Люди на экране живут в слиянии с этой активной жизненной атмосферой, то выделяясь в нужный момент на крупном плане, то как бы растворяясь в ней, когда суть действия требует изобразительных обобщений.
В фильме «Живые и мертвые» отсутствует цвет. Он был здесь совершенно не нужен, как и специально написанная музыка.
Новая мера правды, глубинный драматизм режиссуры Столпера, вырастающей из прозы Константина Симонова, требовали, чтобы война говорила с экрана в полный голос, в хроникальном по духу черно-белом изображении. И подлинному голосу войны — орудийному грому, треску пулеметных очередей и винтовочных выстрелов, неровному дыханию атаки, стонам раненых, блаженно-спасительной тишине коротких передышек — не должна была мешать музыка — даже самая талантливая. ‹…›
Когда на кинофестивале в Карловых Варах, где «Живые и мертвые» представляли нашу страну в конкурсной программе, на пресс-конференции режиссеру был задан вопрос: «О чем этот фильм?» Столпер ответил кратко: «Мы ставили фильм о прекрасном».

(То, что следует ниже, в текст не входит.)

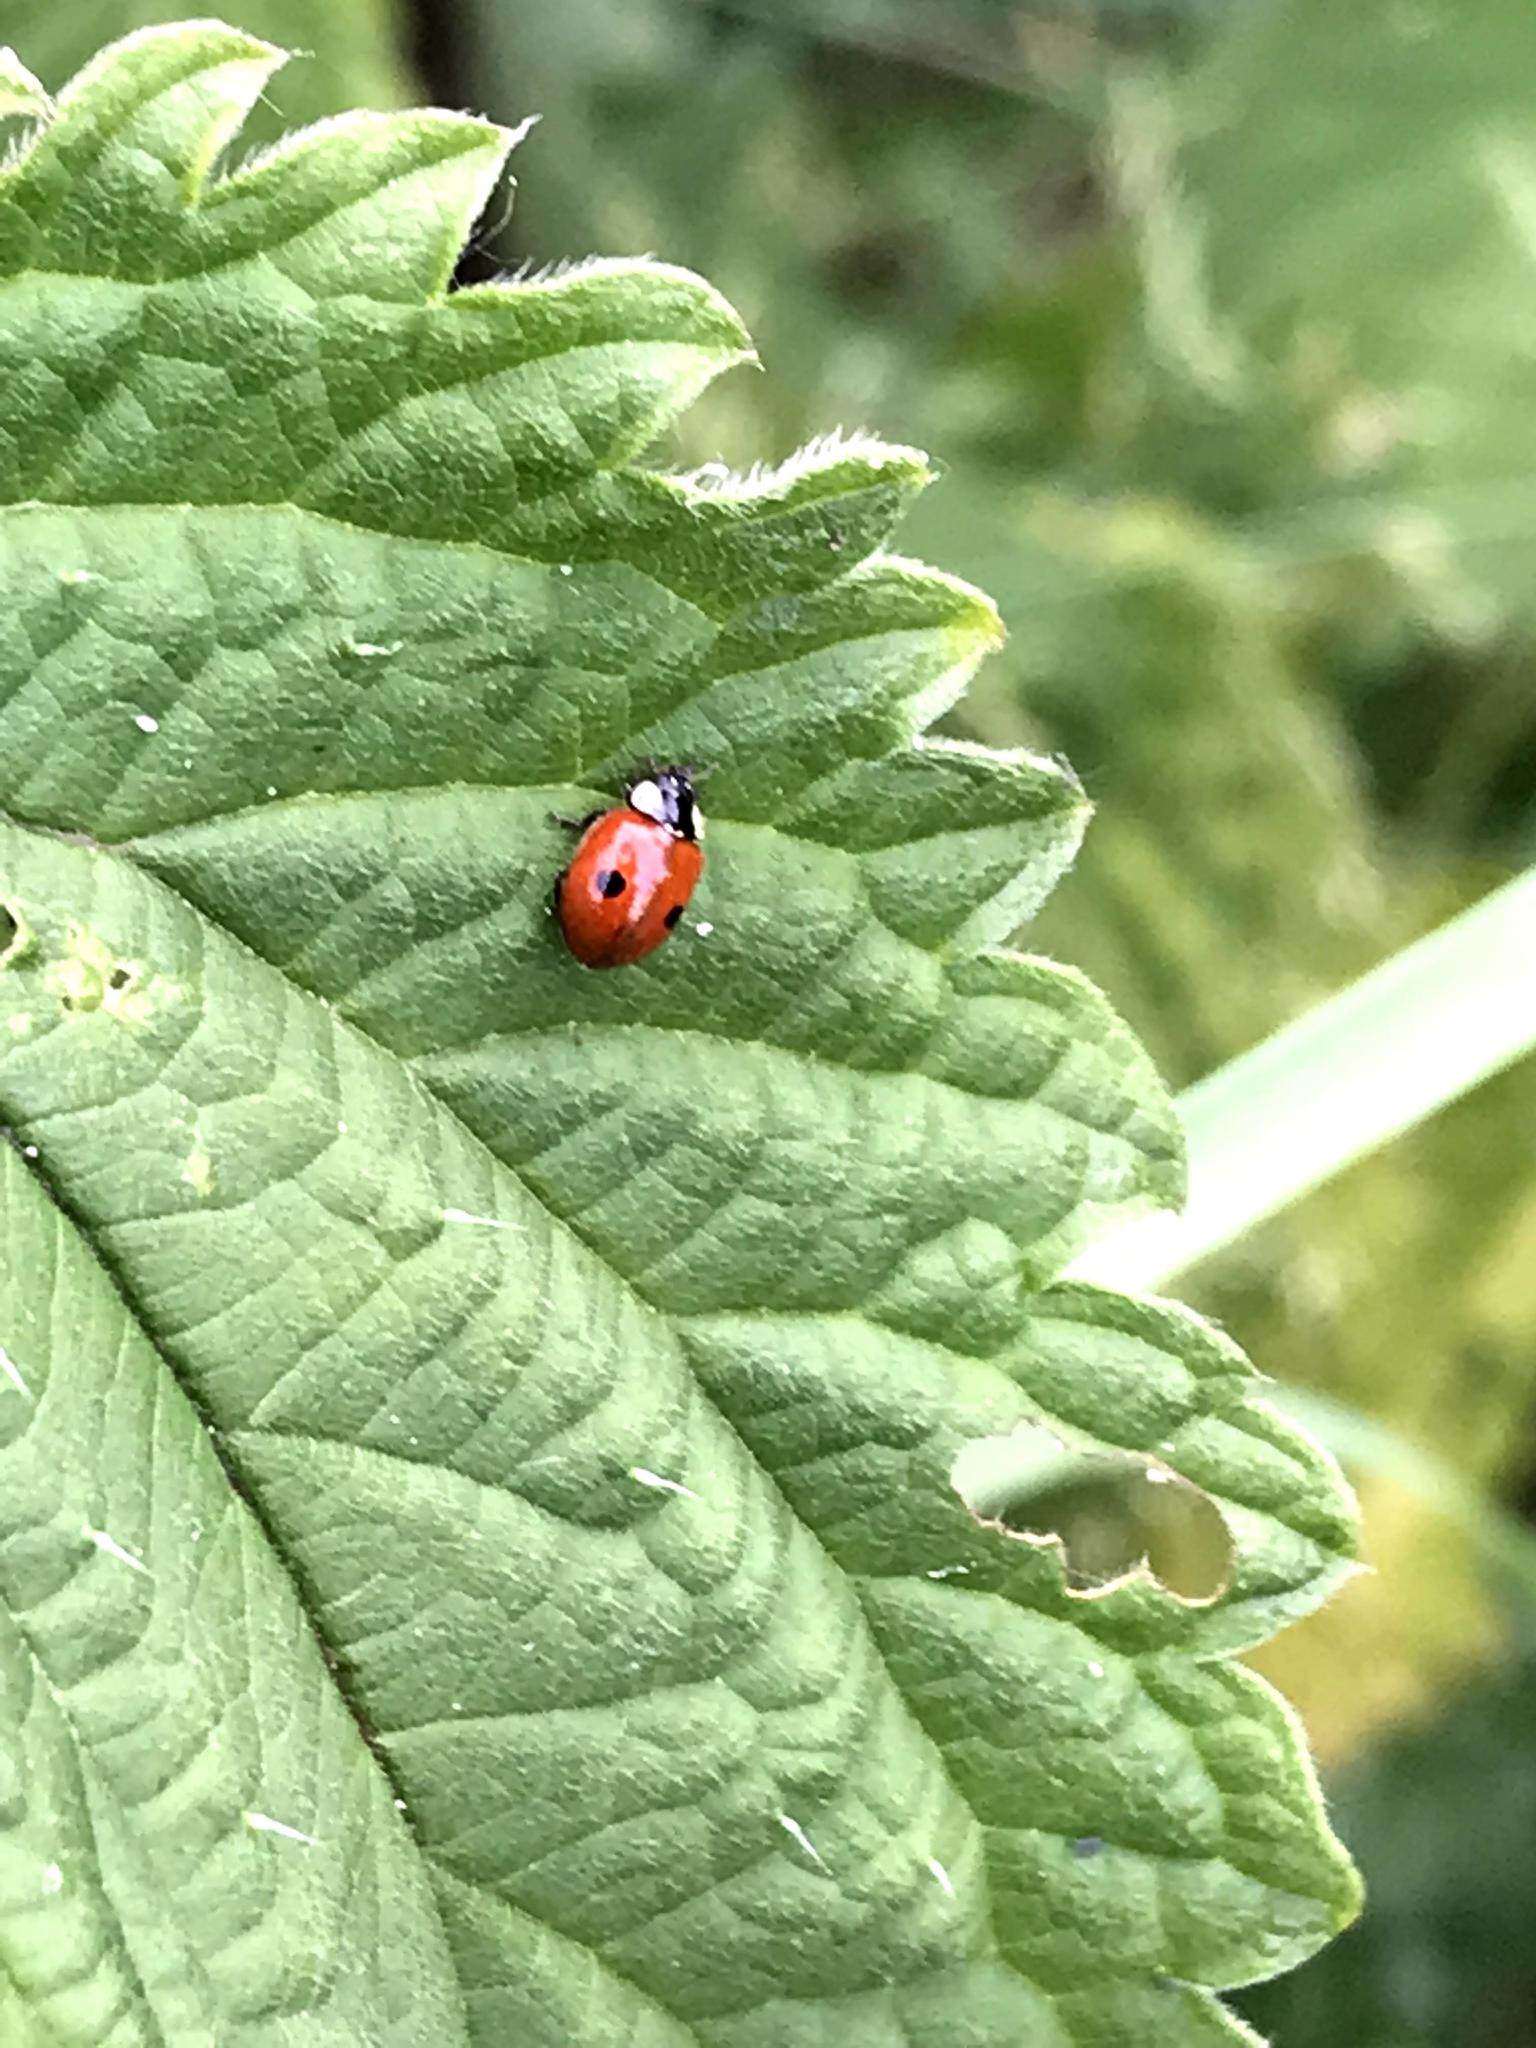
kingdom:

Многим этот ответ показался тогда неожиданным, парадоксальным. Как же так? Война, несчастья — что же может быть в этом прекрасного? Но если попробовать глубоко вдуматься в суть ответа, то становится ясно, что чеканная формула Столпера выражена точно. О войне в те годы создавалось много картин в кинематографиях всего мира. И все же обращение к роману Симонова дало нам возможность как бы открыть войну заново, увидеть ее с еще неведомой стороны. ‹…› Прекрасное и в книге, и в фильме — это люди с их глубокой верой в свое предназначение, в смысл своего бытия. Чувство сопричастности своей личности, своей жизни с великим и исторически справедливым делом рождало в людях, даже в самые трудные моменты войны, ощущение полноты жизни, ощущение счастья. В этом и заключался для создателей фильма источник того прекрасного, о котором так неожиданно искренне и точно сказал один из авторов картины. ‹…›
«Зима сорок первого года, как совесть, приходит ко мне»,— писал Симонов об этих днях. И ею всегда поверялись поступки его героев.
«Мы,— говорил писатель,— люди, глубоко уважающие подвиг нашего народа в минувшей страшной войне, делали этот фильм ради того, чтобы больше не было войн. Надеюсь, зрители почувствовали, что картина сделана людьми, знающими, что такое война, и желающими, чтобы она больше никогда не повторилась. Если они уйдут из зала с таким чувством, значит, мы не напрасно работали».
Гордеев Г. Если дорог тебе твой дом. М.: ВТПО «Киноцентр», 1988.